Panelists included Ann Hambly, president and CEO of 1st Service Solutions in Grapevine, Texas; Michael Carp, executive vice president of special servicing and real estate owned (REO) property in the Dallas office of Berkadia Commercial Mortgage; and Brian Weinhart, partner at the Los Angeles-based law firm of Steckbauer Weinhart Jaffe, which specializes in real estate transactions.

Contrary to what some borrowers believe, it is not in the best interest of special servicers to dawdle when it comes to resolving troubled loans, says Carp of Berkadia Commercial Mortgage, the fifth largest special servicer in the commercial/multifamily mortgage market.

“If you look at the top five servicers, three of them are aligned with a fund,” says Carp. “They are under pressure to resolve the assets as quickly as possible.” LNR Partners, the largest special servicer with a loan portfolio of $191.7 billion as of Dec. 31, is aligned with private equity giant Cerberus Capital Management.

Not only does LNR serve as special servicer, but it also is a buyer of risky non-investment grade CMBS, the so-called B-piece buyer. By virtue of wearing two hats as investor and special servicer, LNR has an incentive to address problem loans as quickly as possible, says Carp. “The fee income isn't significant,” he emphasizes.

Even though Berkadia doesn't invest in the loans which it presides over as special servicer, its customers are equally as demanding. “They don't want us to [generate] fees any longer than necessary,” says Carp. Berkadia's special servicing portfolio totaled $43.9 billion as of Dec. 31, according to the Mortgage Bankers Association.
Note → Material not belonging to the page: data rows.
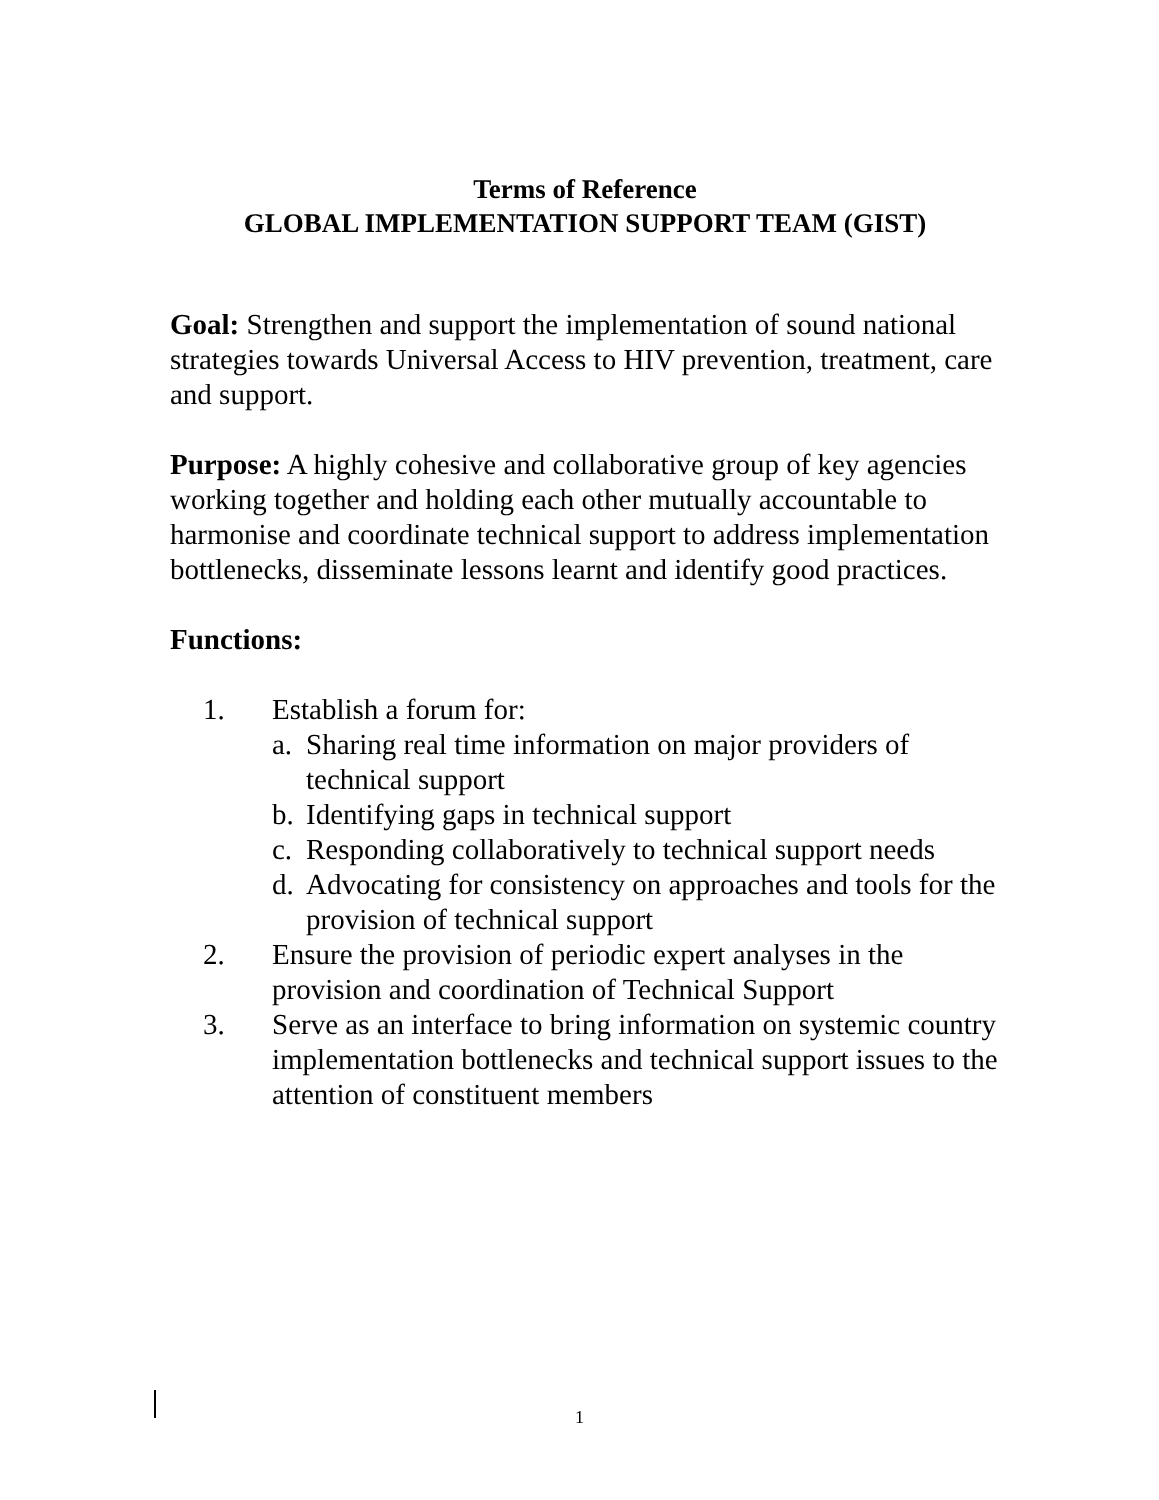Terms of Reference
GLOBAL IMPLEMENTATION SUPPORT TEAM (GIST)
Goal: Strengthen and support the implementation of sound national strategies towards Universal Access to HIV prevention, treatment, care and support.
Purpose: A highly cohesive and collaborative group of key agencies working together and holding each other mutually accountable to harmonise and coordinate technical support to address implementation bottlenecks, disseminate lessons learnt and identify good practices.
Functions:
1. Establish a forum for:
a. Sharing real time information on major providers of technical support
b. Identifying gaps in technical support
c. Responding collaboratively to technical support needs
d. Advocating for consistency on approaches and tools for the provision of technical support
2. Ensure the provision of periodic expert analyses in the provision and coordination of Technical Support
3. Serve as an interface to bring information on systemic country implementation bottlenecks and technical support issues to the attention of constituent members
1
Whose problem is it anyway?

The special servicer has a lot of tools at its disposal. It can modify a loan, grant a discounted payoff, compromise on the debt, change the interest rate, or even the amortization. Still, it's the borrower's responsibility to devise a solution, says Weinhart, the lawyer. “I've heard a lot of complaints that borrowers will approach the special servicer and say, ‘Help, I've got a problem and figure it out for me.’”

The owner needs to document the steps he's taken to try and steady the ship and convince bond certificate holders that his plan is in their best interests, says Weinhart.

What kind of relief should financially troubled property owners expect to receive from special servicers? Hambly, who specializes in guiding owners through the approval process for loan assumptions, modifications, or extensions, says the answer to that question hinges greatly on the reliability of historical data and income projections.

“I know it's hard to do in this economy, but you need to have a real good forecast of where you think income is going to go over the next year, or two, or three because you are going to know it a lot better than anyone else at this point.”

Cash is king with special servicers, says Carp of Berkadia Commercial Mortgage. Borrowers unable to make the mortgage payments on assets that are in special servicing must still be able to account for the cash at the property level.

“You'd be surprised by the number of CMBS borrowers who can't give us the accounting reports we're looking for — something as simple as where the cash went,” says Carp. “Let's see the cash flow statement for the last 12 months.”

Carp also has a word of advice for borrowers about the special servicing process. “Whether you are using a consultant, or looking at yourself in the mirror, be realistic about the expectations from the workout. We weren't partners when you had a 1.7 debt-coverage ratio, and we're not going to be partners going forward.”